# is this horse worth it



## Caitlinpalomino (Nov 16, 2010)

sounds alright might want to "try before you buy" though!


----------



## Strange (Jan 11, 2009)

If you're unconfident (even if it's only sometimes) then I don't think this would be a good horse for you. I don't mean to sound rude, but this is a horse that could easily take advantage of an unconfident, beginner rider. It would be better for you to find a "been there done that" sort of horse that's older (probably around 13 or 14+) and is a school master. You need something you can build confidence on and I do not believe that this is a horse that will do that for you.


----------



## maura (Nov 21, 2009)

I think your statement "i can be a bit unconfident" along with the seller's discription of the horse needing a firm hand and being pushy on the ground make this a bad match. 

You also have to consider that most sellers understate horse's problems in a sale ad.


----------



## BecArabian (Dec 15, 2010)

thanks guys i wasnt sure ether about the unconfidence but ive found another 
horse that sounds much better and its much closer they said its a great pleasure horse or ponyclub/show
its a beautiful chestnut TB that would make a beautiful beg/inter level
thanks again 4 your replys its really helped and strange u r not sounding rude dont worry


----------



## BecArabian (Dec 15, 2010)
════════════════════
§ Task directions
Can you reproduce the part of the horse-buying thread starting at "sounds alright might" and ending at "that for you.", word for word?
════════════════════
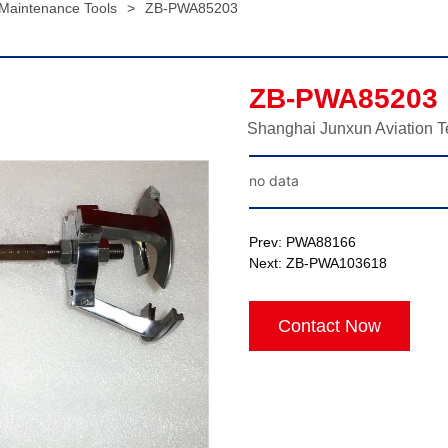
 Maintenance Tools
>
ZB-PWA85203
ZB-PWA85203
Shanghai Junxun Aviation T
no data
Prev:
PWA88166
Next:
ZB-PWA103618
Contact Now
════════════════════
§ Solved problem
sounds alright might want to "try before you buy" though!


----------



## Strange (Jan 11, 2009)

If you're unconfident (even if it's only sometimes) then I don't think this would be a good horse for you. I don't mean to sound rude, but this is a horse that could easily take advantage of an unconfident, beginner rider. It would be better for you to find a "been there done that" sort of horse that's older (probably around 13 or 14+) and is a school master. You need something you can build confidence on and I do not believe that this is a horse that will do that for you.